Otro Conflicto Más: Tailandia y Camboya al Borde de la Guerra. Hoy se reúne el Consejo de Seguridad ONU


La tensión entre Tailandia y Camboya ha escalado a niveles críticos, desatando una ofensiva militar sin precedentes desde 2011 que amenaza con desembocar en un conflicto a gran escala. Con reportes de uso de tanques, aviones de combate, artillería y cohetes, los enfrentamientos en su disputada frontera han encendido las alarmas en el Sudeste Asiático y han provocado un llamado urgente a la intervención internacional.

«Si la situación se agrava podría derivar en una guerra, aunque por ahora sigue limitada a enfrentamientos», declaró el primer ministro interino tailandés, Phumtham Wechayachai, ante la prensa en Bangkok, reflejando la gravedad del panorama.


Combates Recrudecen y Desplazamiento Masivo de Civiles

La escalada bélica se disparó el jueves debido a una disputa territorial de décadas en una zona de 800 kilómetros de frontera, salpicada de templos antiguos y áreas no delimitadas oficialmente. Los combates se reanudaron con intensidad en la madrugada del viernes en al menos tres puntos distintos, según el ejército tailandés, que reportó fuego de «armas pesadas, artillería y cohetes múltiples» por parte de las fuerzas camboyanas, a lo que respondieron con «fuego de apoyo apropiado». El jueves, los choques se extendieron por seis zonas de combate, incluyendo dos antiguos templos.

El impacto humano ha sido devastador. El Ministerio del Interior tailandés informó la evacuación de 138.000 civiles, incluyendo 428 pacientes hospitalarios, desde cuatro provincias limítrofes con Camboya. El balance oficial en Tailandia ascendió a 15 muertos (un soldado y 14 civiles) y 46 heridos. Por su parte, Camboya reportó un muerto y cinco heridos, en su primer informe oficial desde el inicio del conflicto.

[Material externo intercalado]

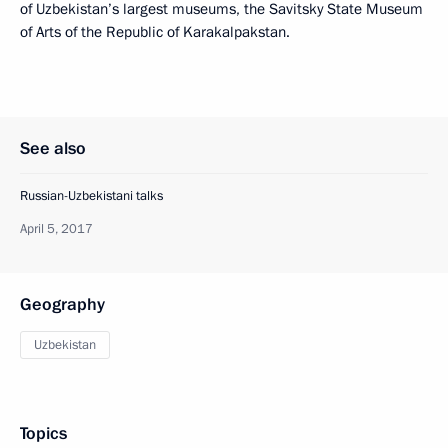
of Uzbekistan’s largest museums, the Savitsky State Museum
of Arts of the Republic of Karakalpakstan.
See also
Russian-Uzbekistani talks
April 5, 2017
Geography
Uzbekistan
Topics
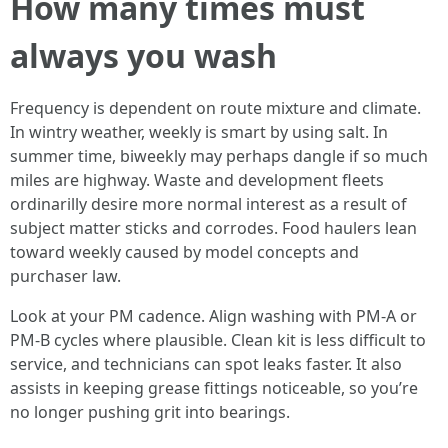
How many times must
always you wash
Frequency is dependent on route mixture and climate.
In wintry weather, weekly is smart by using salt. In
summer time, biweekly may perhaps dangle if so much
miles are highway. Waste and development fleets
ordinarilly desire more normal interest as a result of
subject matter sticks and corrodes. Food haulers lean
toward weekly caused by model concepts and
purchaser law.
Look at your PM cadence. Align washing with PM-A or
PM-B cycles where plausible. Clean kit is less difficult to
service, and technicians can spot leaks faster. It also
assists in keeping grease fittings noticeable, so you’re
no longer pushing grit into bearings.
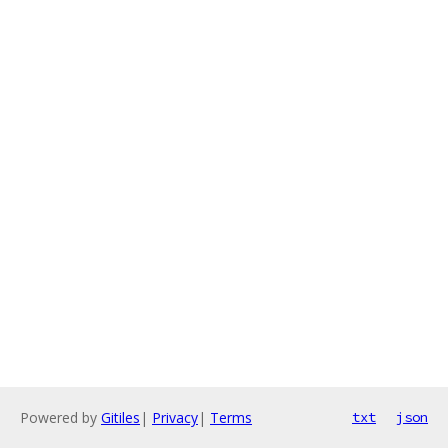
Powered by
Gitiles
|
Privacy
|
Terms
txt
json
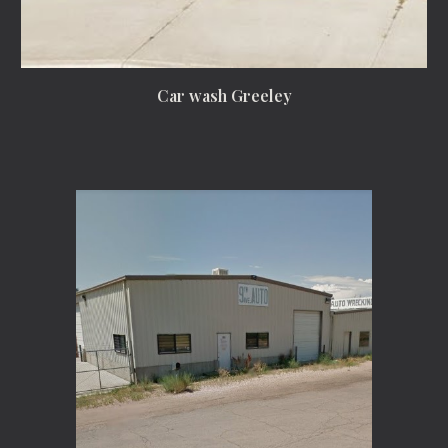
Car wash Greeley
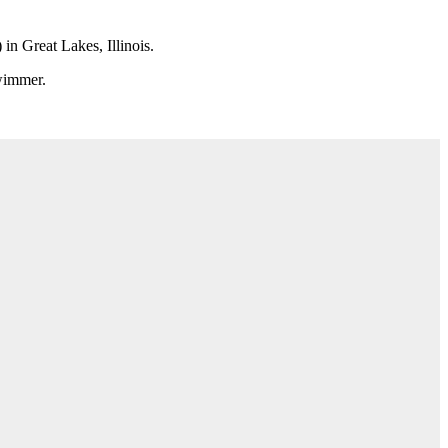
n Great Lakes, Illinois.
swimmer.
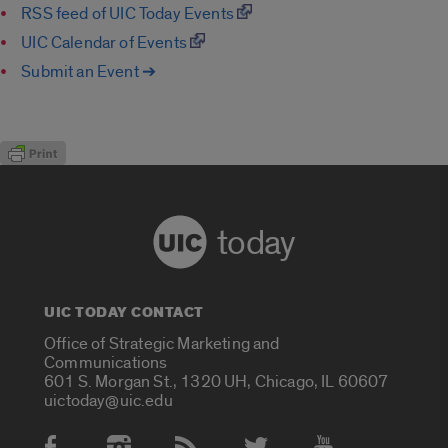
RSS feed of UIC Today Events
UIC Calendar of Events
Submit an Event ➔
today
UIC TODAY CONTACT
Office of Strategic Marketing and
Communications
601 S. Morgan St., 1320 UH, Chicago, IL 60607
uictoday@uic.edu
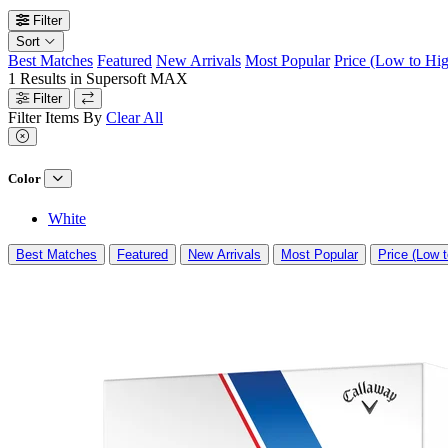
Filter
Sort
Best Matches
Featured
New Arrivals
Most Popular
Price (Low to Hi
1
Results in
Supersoft MAX
Filter
Filter Items By
Clear All
Color
White
Best Matches
Featured
New Arrivals
Most Popular
Price (Low t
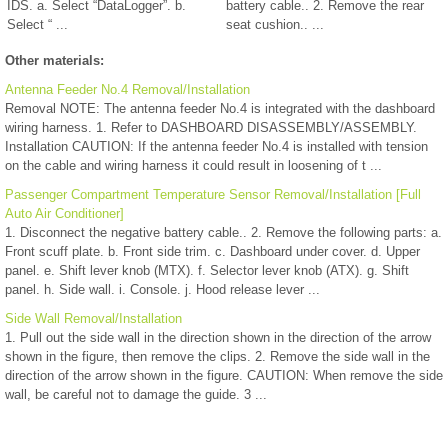
IDS. a. Select “DataLogger”. b.
battery cable.. 2. Remove the rear
Select “ ...
seat cushion.. ...
Other materials:
Antenna Feeder No.4 Removal/Installation
Removal NOTE: The antenna feeder No.4 is integrated with the dashboard
wiring harness. 1. Refer to DASHBOARD DISASSEMBLY/ASSEMBLY.
Installation CAUTION: If the antenna feeder No.4 is installed with tension
on the cable and wiring harness it could result in loosening of t ...
Passenger Compartment Temperature Sensor Removal/Installation [Full
Auto Air Conditioner]
1. Disconnect the negative battery cable.. 2. Remove the following parts: a.
Front scuff plate. b. Front side trim. c. Dashboard under cover. d. Upper
panel. e. Shift lever knob (MTX). f. Selector lever knob (ATX). g. Shift
panel. h. Side wall. i. Console. j. Hood release lever ...
Side Wall Removal/Installation
1. Pull out the side wall in the direction shown in the direction of the arrow
shown in the figure, then remove the clips. 2. Remove the side wall in the
direction of the arrow shown in the figure. CAUTION: When remove the side
wall, be careful not to damage the guide. 3 ...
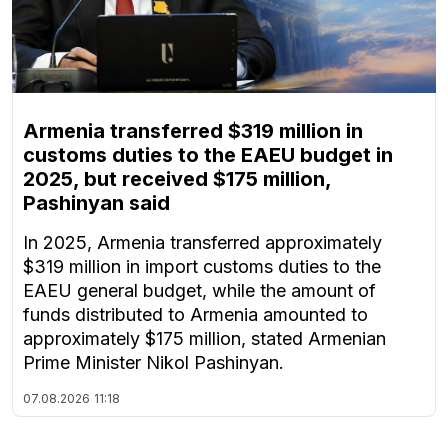
Armenia transferred $319 million in
customs duties to the EAEU budget in
2025, but received $175 million,
Pashinyan said
In 2025, Armenia transferred approximately
$319 million in import customs duties to the
EAEU general budget, while the amount of
funds distributed to Armenia amounted to
approximately $175 million, stated Armenian
Prime Minister Nikol Pashinyan.
07.08.2026
11:18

Desde Samraong, un municipio camboyano a 20 kilómetros de la frontera, periodistas de la agencia AFP documentaron disparos lejanos de artillería durante la mañana. «Vivo muy cerca de la frontera. Tenemos miedo porque empezaron a disparar de nuevo sobre las 6 de la madrugada», relató Pro Bak, un residente de 41 años que huía con su familia hacia un templo budista, reflejando el pánico: «No sé cuándo podremos volver a casa».


Crisis Diplomática y Reacción Internacional

La crisis también ha profundizado la tensión diplomática. Tailandia expulsó al embajador camboyano y llamó a consultas a su representante en Phnom Penh, tras un incidente en el que una mina terrestre hirió a cinco soldados tailandeses. Camboya respondió retirando a todos sus diplomáticos de Bangkok, excepto uno, y degradando las relaciones al nivel más bajo.

Ante la gravedad de la situación, el Consejo de Seguridad de la ONU se reunirá de urgencia y a puerta cerrada este viernes, a solicitud del primer ministro camboyano, Hun Manet.

En paralelo, la comunidad internacional ha reaccionado con preocupación. Estados Unidos y Francia instaron al cese inmediato de las hostilidades, mientras que la Unión Europea y China expresaron profunda preocupación y pidieron diálogo entre las partes. El primer ministro de Malasia, Anwar Ibrahim, quien ocupa la presidencia rotativa de la Asociación de Naciones del Sudeste Asiático (ASEAN), ha mantenido conversaciones con sus homólogos de Camboya y Tailandia, quienes mostraron «señales positivas y predisposición» a buscar una salida pacífica.

Cabe recordar que entre 2008 y 2011, ambos países ya libraron enfrentamientos en esta misma zona, dejando 28 muertos y decenas de miles de desplazados. Aunque una decisión de la Corte Internacional de Justicia en favor de Camboya logró calmar las tensiones por una década, la situación volvió a deteriorarse en mayo de este año tras la muerte de un soldado camboyano en un nuevo choque fronterizo. Los combates actuales reflejan la fragilidad de la paz regional y la urgente necesidad de una resolución pacífica.